Swanton is now focused on identifying the important trunk mutations present in most tumor cells. And, as a cofounder of Achilles Therapeutics, he’s working to commercialize these discoveries into adoptive, cell-based therapies.
This past October, led by postdoc Nicholas McGranahan and graduate student Rachel Rosenthal, Swanton’s lab found one way that lung cancers evolve to escape detection by the immune system. Forty percent of patient-derived tumors his team examined had tumor cells that stopped producing human leukocyte antigen (HLA)—a molecule necessary for the presentation of antigens on a cell’s surface, to be recognized by immune cells. The loss of HLA often occurred relatively late in the tumors’ evolution and resulted in an expansion of neoantigens within the tumors, predicted to bind to the lost HLA allele. If the immune system has no way to detect cancer-specific antigens, immune cells won’t be able to mount an attack.
“This loss-of-HLA mechanism suggests that, when designing vaccines and cell-based therapies, we need to target antigens that are presented to the immune system,” says Swanton. “The knowledge of which HLA molecules are lost will be critical to develop such effective therapies and choose the right antigens to target.”

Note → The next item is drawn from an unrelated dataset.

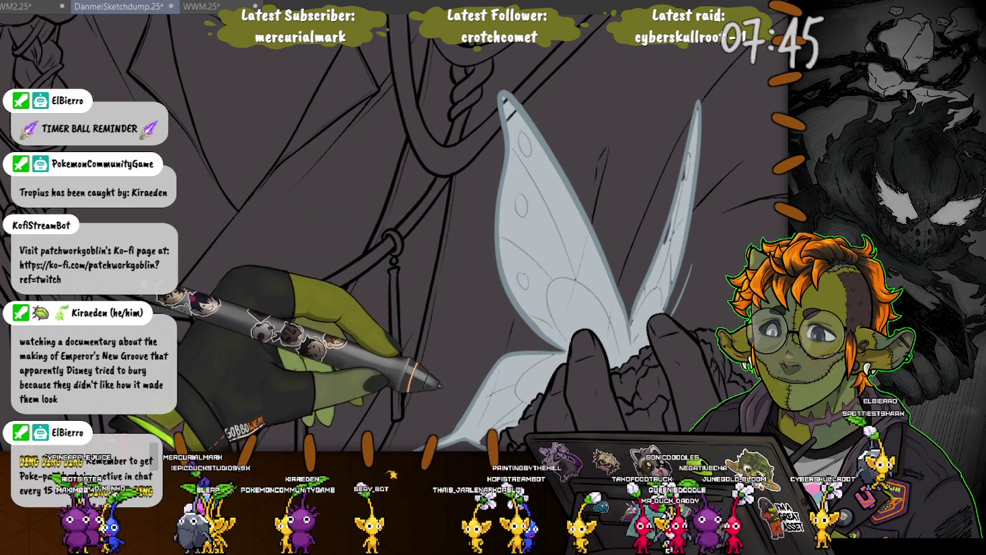
drag(391, 239, 449, 180)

Swanton’s goal is to map tumor evolution and adaptation over space and time. His plan is to sample thousands of tumors from hundreds of cancer patients across their disease course to track where immune checkpoint signaling molecules are distributed. The team will capture the tumor samples’ genomic and transcriptomic data as well as the clinical outcomes and drug responses of each patient, starting with 842 participants and the already-collected tumor biopsies from 3,000 tumor regions among them. Those data are part of the Tracking Cancer Evolution through therapy (TRACERx) program, which recruited Swanton’s patients with lung cancers. Swanton and his colleagues have expanded the program to include renal cancer and melanoma patients.

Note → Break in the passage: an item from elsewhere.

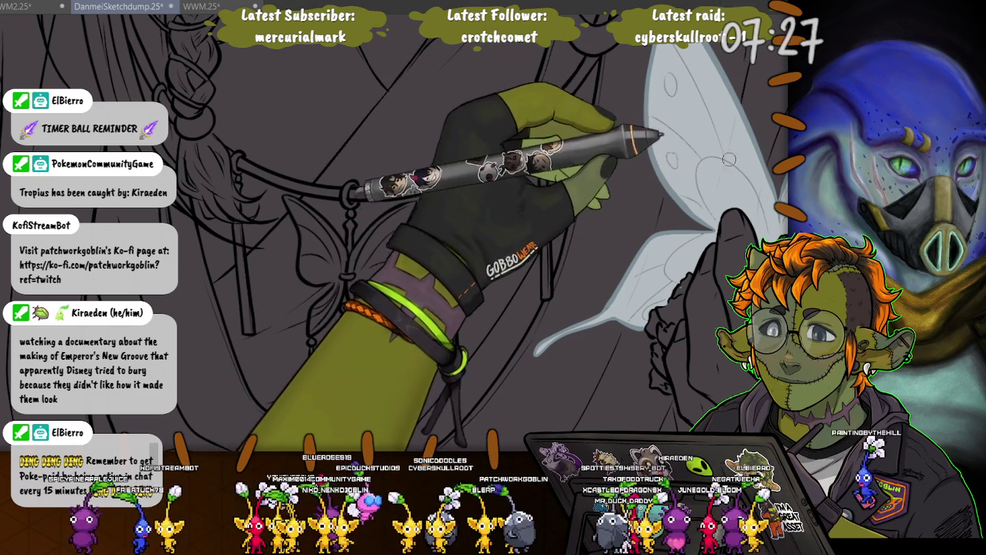
drag(753, 137, 726, 220)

When not in the lab, Swanton spends time with his family, including his two daughters, ages 14 and 11, cycling, playing with their dog, or going to museums. His wife is an academic in gynecology, so dinner-table conversations typically turn to science and medicine.

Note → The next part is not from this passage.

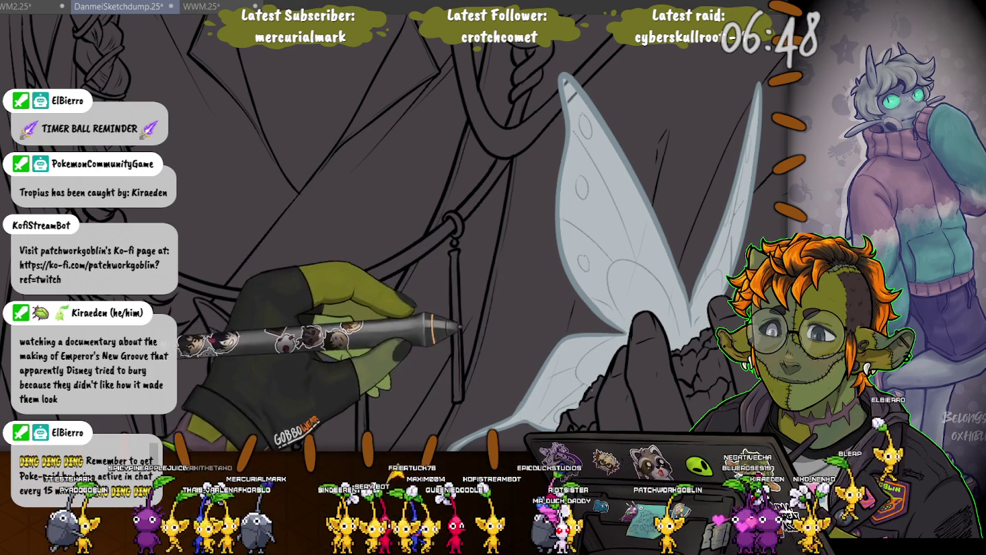
drag(596, 374, 552, 319)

Recently, Swanton gave a talk at his older daughter’s school on his recent work that uncovered HLA loss as a way tumors avoid being recognized by the immune system. He mentioned that tumor cells will perish if they lose all six copies of their HLA genes.
“At the end, a girl stood up and asked whether we should be targeting the HLA molecule in the tumor as a way to kill tumors, since tumors cannot lose all of their HLA genes. Here is a young student that applied interest and logic to a problem and came up with a solution—one that, I must confess, I hadn’t considered deeply enough until she asked me,” says Swanton. “That was a wonderful light-bulb moment that I witnessed. I think there is a scientist in all of us that is just waiting to be inspired.”